Ras la casquette de 250 ans de discours contestataires. Ça marche pas trop bien sur le long terme la contestation je trouve, non ? La nécessité de l'action est toujours présente mais flanquée d'une touche de résignation, une touche de c'est de pire en pire non ? le malheur, la bêtise s'accroissent non ? Quand je dis ça on me dit bien sûr tu es d'extrême gauche tu es anticapitaliste donc c'est normal que tu tiennes ce discours. Je leur dis surtout que je suis anti-crétin tendance libertaire. Je leur dis qu'il doit sûrement exister des pèlerinages ou des excursions pour des gens comme eux, pour qu'ils se décrassent de toute cette merde fictionnelle qui les empêche de voir, de regarder et de comprendre ce qui se passe là tout autour d'eux, tout autour de leur énorme besoin de ne rien avoir à foutre de rien à part la réussite de cette flippante bulle fictionnelle qu'ils habitent : l'individu, le JE et les quelques JE qu'ils connaissent. Je leur dis que cette excursion sera dure, qu'elle flirtera avec le voyage initiatique, qu’ils auront envie d'arrêter tous les jours, de rejoindre illico la fiction d'en bas. Je leur dis que moi je désobéis à cette fiction régnante de la classe moyenne mondiale massifiée stabilisée cocoonisée homogénéisée bientôt génétiquement modifiée je leur dis que je suis un agent résistant à l'artéfactualisation du monde, je leur dis que je suis un héros de désobéir à cette immense mascarade, à cette bouffonnerie du monde, le leur donne ensuite tout un tas d'exemples, je suis épuisé. Ras la casquette. (p. 40)
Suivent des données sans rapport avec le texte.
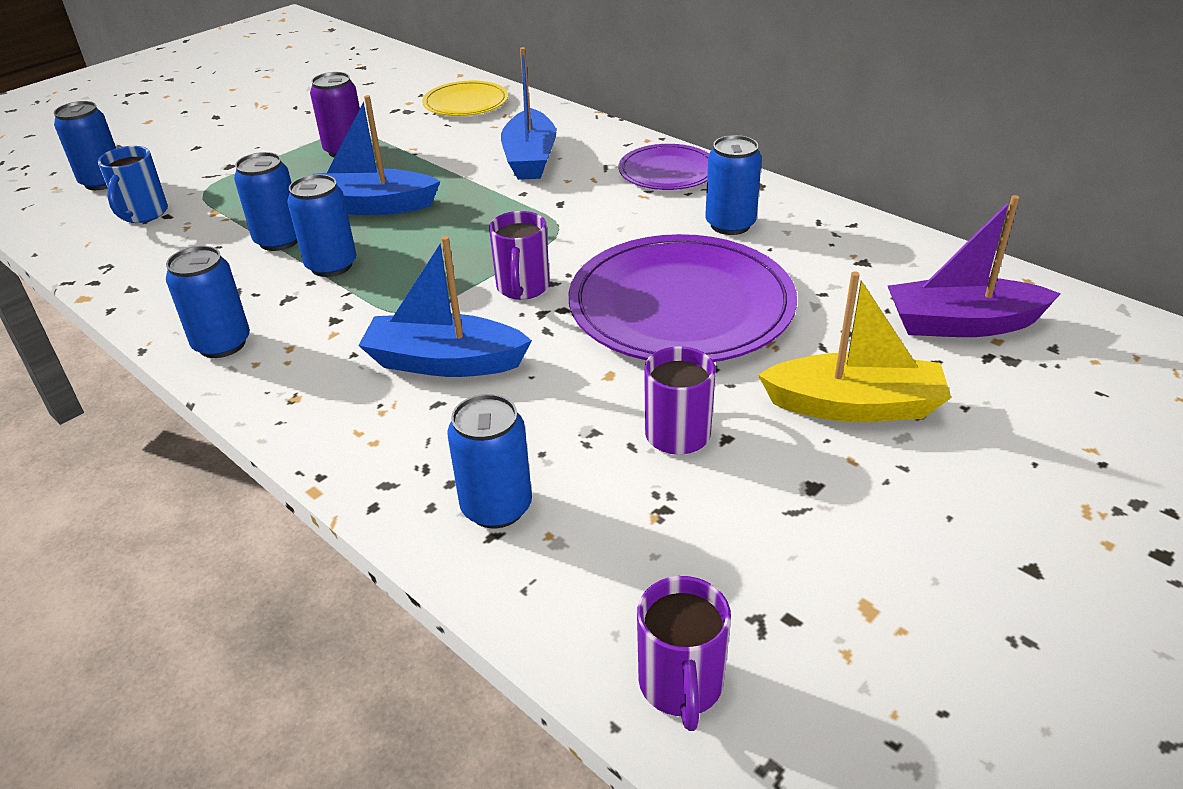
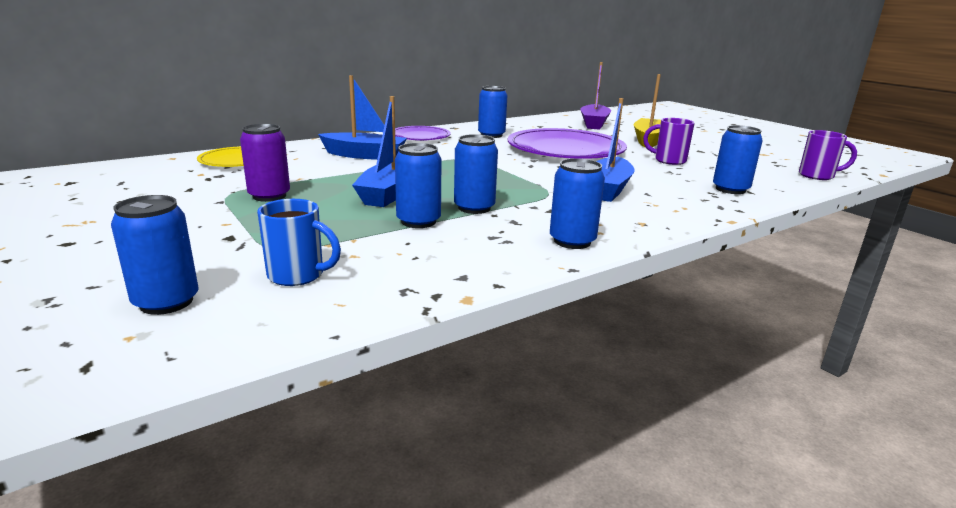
camera: 80 degrees left, 15 degrees down
purple mug [489,211,550,300] -> none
Éric Arlix, Désobéissance, bienvenue à la réunion 359 (IMHO, 2008)

Éric Arlix, né le 27 mars 1969, est éditeur chez ère et a publié :
- Mise à jour (Al Dante 2002)
- Et Hop (Al Dante, 2003)
- Le Monde Jou (Verticales, 2005)

Désobéissance, bienvenue à la réunion 359 est son premier texte pour le théâtre.
La pièce a été jouée au théâtre de l’Estive à Foix en avril 2007 (entre les deux tours de l’élection présidentielle).